For the albinism phenotype, we report the P-values at each SNP on the 19 autosomal chromosomes as well as the P-values based on the cladistic analysis. Twelve inbred strains were used. Figure 1A represents the −log of the P-value for each marker along all 19 chromosomes using the 20K map at the top and the 140K map at the bottom. Figure 1B represents the −log of the P-value using a three-SNP window (plotted at the start of the window) along all 19 chromosomes using the 20K map at the top and the 140K map at the bottom.

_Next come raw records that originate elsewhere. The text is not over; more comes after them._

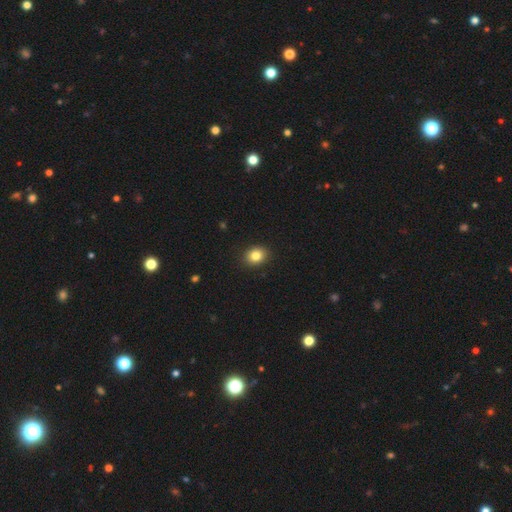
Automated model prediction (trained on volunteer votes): Smooth or featured: smooth — 84% (star or artifact — 10%)
How rounded: round — 50% (in between — 49%)
Merging: none — 90% (minor disturbance — 7%)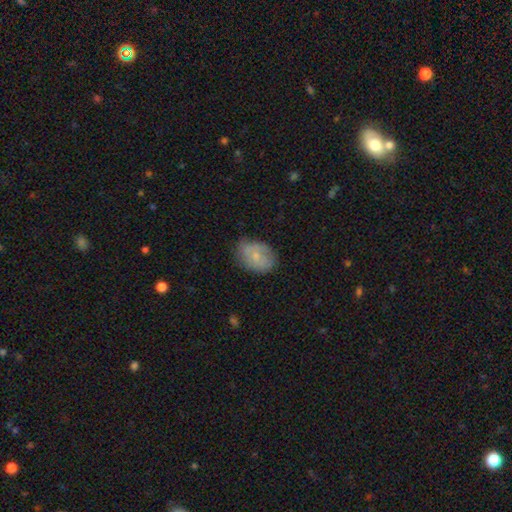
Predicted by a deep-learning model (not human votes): Morphology: type=smooth (63%); roundness=in between (76%); merging=none (66%).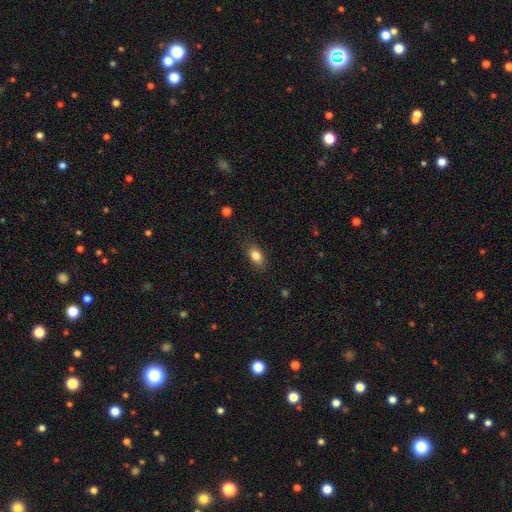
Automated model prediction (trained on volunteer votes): A smooth galaxy with no disk features (84%) that is in between round and cigar-shaped (84%). Merging: none (82%).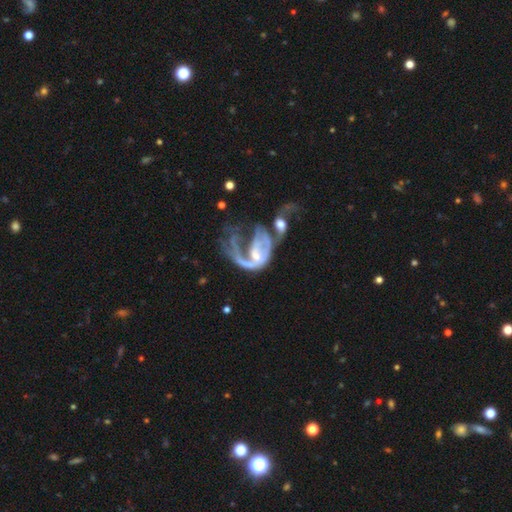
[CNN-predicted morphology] type=featured or disk (75%); edge-on=no (96%); bar=no (61%); spiral arms=yes (65%); bulge=small (43%); merging=merger (52%).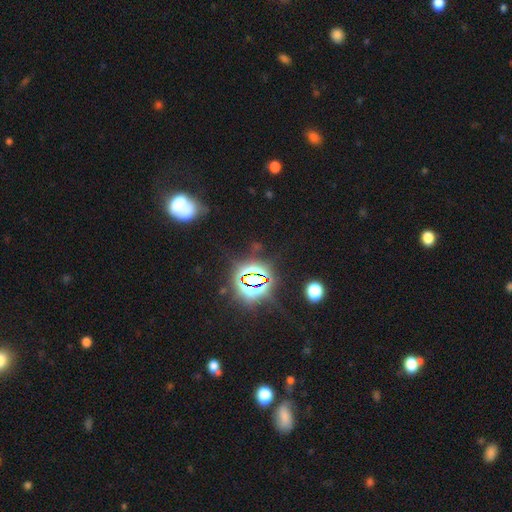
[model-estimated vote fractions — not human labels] smooth_or_featured: star or artifact (p=0.81) [alt: smooth p=0.12]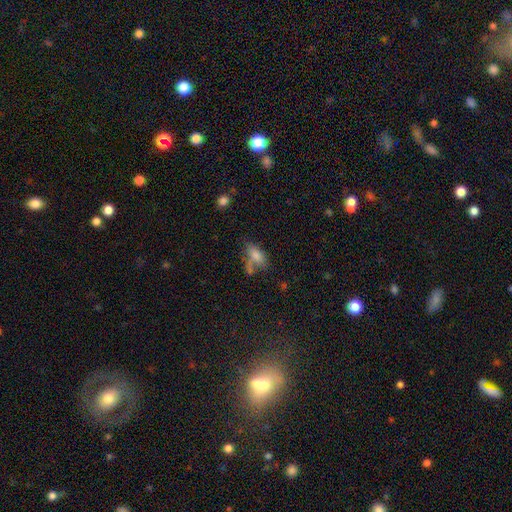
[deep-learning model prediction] The model was most divided on "merging": none: 42%, merger: 29%, minor disturbance: 18%, major disturbance: 11%. More confident: how rounded — in between (82%); smooth or featured — smooth (74%).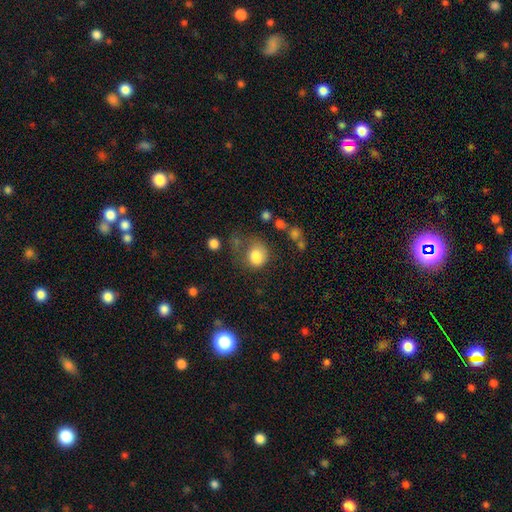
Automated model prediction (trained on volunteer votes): smooth_or_featured: smooth (p=0.80) [alt: featured or disk p=0.10]
how_rounded: round (p=0.64) [alt: in between p=0.35]
merging: none (p=0.40) [alt: major disturbance p=0.27]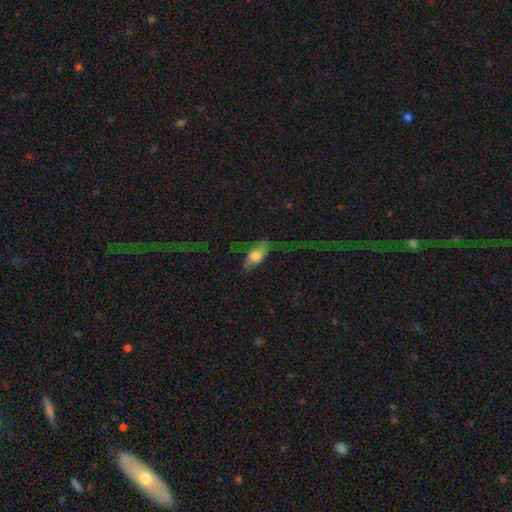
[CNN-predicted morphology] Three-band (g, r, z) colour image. It shows a smooth galaxy with no disk features (60%) that is in between round and cigar-shaped (79%). Merging: none (51%).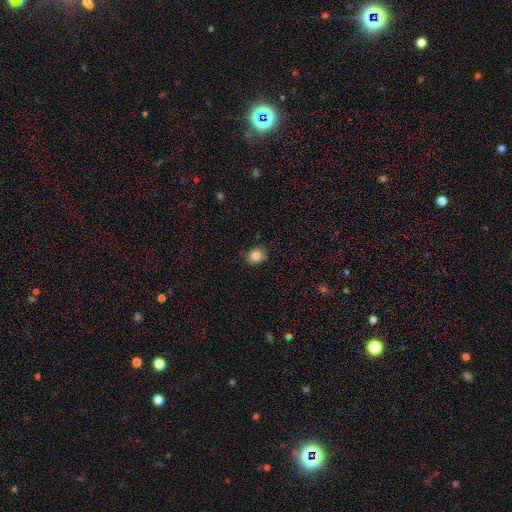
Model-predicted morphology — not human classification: A smooth galaxy with no disk features (83%) that is round (60%). Merging: none (86%).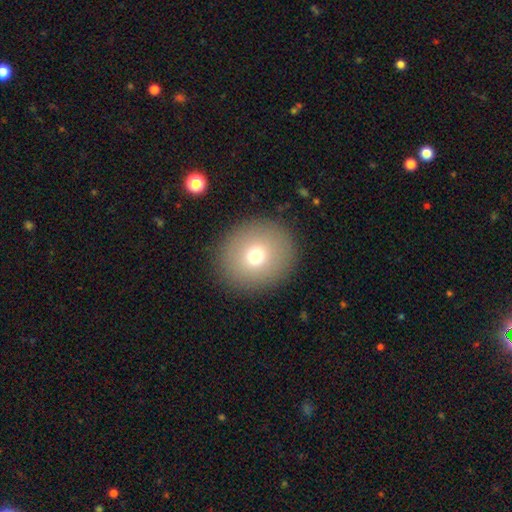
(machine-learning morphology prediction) A smooth galaxy with no disk features (73%) that is round (82%).

Vote fractions:
- Smooth or featured? smooth: 73% / featured or disk: 14% / star or artifact: 13%
- How rounded? round: 82% / in between: 17% / cigar-shaped: 1%
- Merging? none: 90% / minor disturbance: 6% / major disturbance: 3% / merger: 1%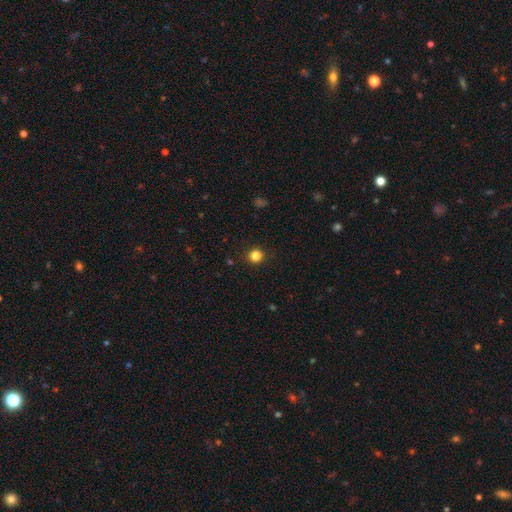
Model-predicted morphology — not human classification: smooth_or_featured: smooth (p=0.83) [alt: star or artifact p=0.13]
how_rounded: round (p=0.92) [alt: in between p=0.07]
merging: none (p=0.91) [alt: minor disturbance p=0.06]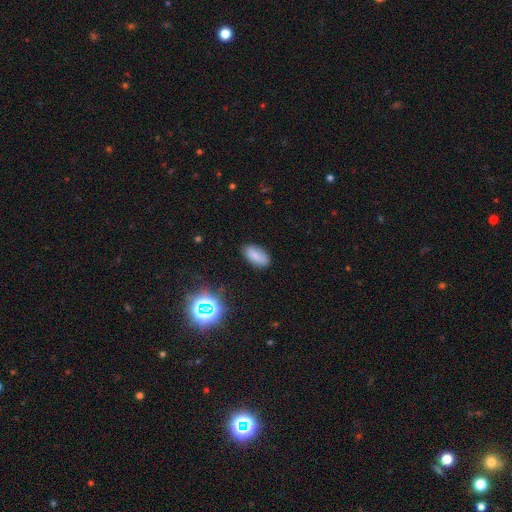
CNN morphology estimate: smooth_or_featured: smooth (p=0.78) [alt: star or artifact p=0.12]
how_rounded: in between (p=0.92) [alt: cigar-shaped p=0.04]
merging: none (p=0.83) [alt: minor disturbance p=0.13]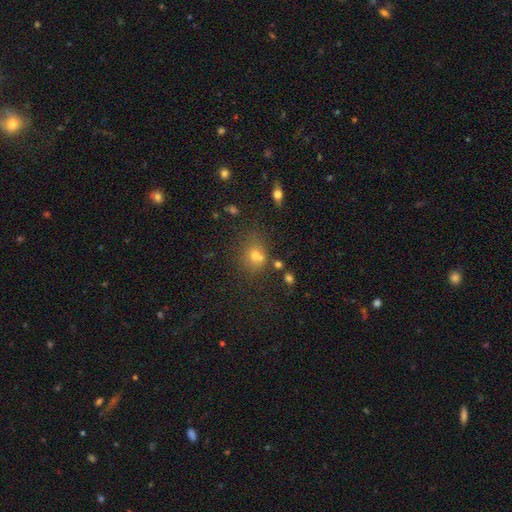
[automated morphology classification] Smooth or featured: smooth — 65% (star or artifact — 22%)
How rounded: round — 74% (in between — 25%)
Merging: none — 60% (merger — 21%)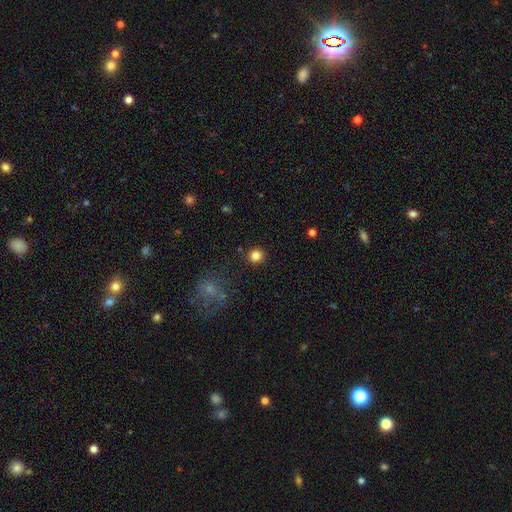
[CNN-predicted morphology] Overall: smooth (84%). How rounded: round (92%). Merging: none (90%).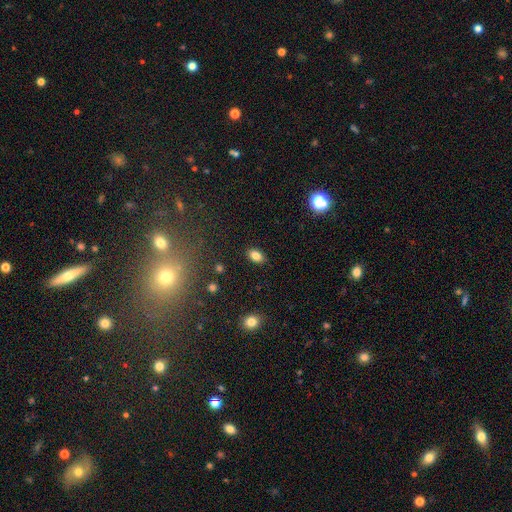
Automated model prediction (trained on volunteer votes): Smooth or featured: smooth — 84% (star or artifact — 10%)
How rounded: in between — 87% (round — 11%)
Merging: none — 87% (minor disturbance — 9%)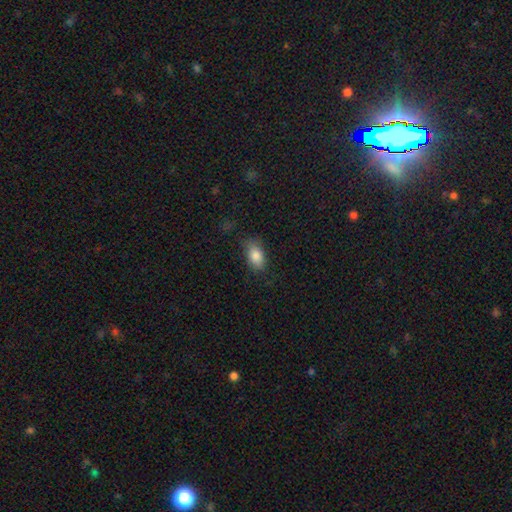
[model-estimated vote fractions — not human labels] Smooth or featured? smooth (84%)
How rounded? in between (90%)
Merging? none (75%)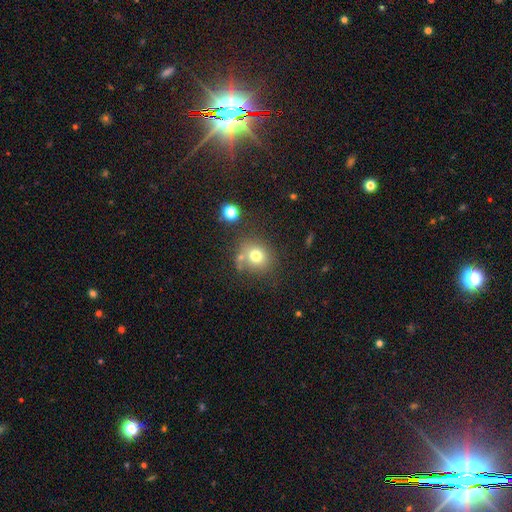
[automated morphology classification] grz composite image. It shows a smooth galaxy with no disk features (74%) that is round (77%). Merging: none (65%).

Figure 1 shows that chromosome 7 is correctly identified among the markers with the highest P-value in both maps. However, there are more significant markers when using the 140K map (which is to be expected, given the increase in the number of tests performed), which leads to a higher rate of false positives (if selecting on the basis of maximum P-value). When using a single-marker analysis (Figure 1A), 8 of 19 chromosomes are among the markers with the highest P-value; when using the 140K map, this goes up to 9 of 19. Using the cladistic analysis, the number of chromosomes with association is 9/19 for the 20K map, and 10/19 for the 140K map. At the chromosome level, we therefore see no gain from increasing the map resolution in this case. If one did not have prior linkage data to identify the correct chromosome carrying the QTG, one would have to search half of the chromosomes. This illustrates the importance of combining classical QTL analysis with in silico analysis. Given a small number of strains like 12 (which is standard for in silico analysis), an in-silico-only based analysis would pick up the right chromosome along with half of the other chromosomes that make up the mouse genome. However, combined with the knowledge from classic linkage analysis, one knows that the correct chromosome is chromosome 7 and, when looking at chromosome 7 in further detail (Figure 2), one can correctly identify the location of the underlying gene. The position of the tyrosinase gene is represented by a red vertical bar. As is apparent from the 20K map in Figure 2, markers in the neighborhood of the genes have the most significant P-values; this is also the case using the 140K map. However, there are more associated markers when using the 140K map, which is to be expected, given the overall increase in number of markers. As noted at the genomewide level, there is no benefit in this case from using the 140K map over the 20K map.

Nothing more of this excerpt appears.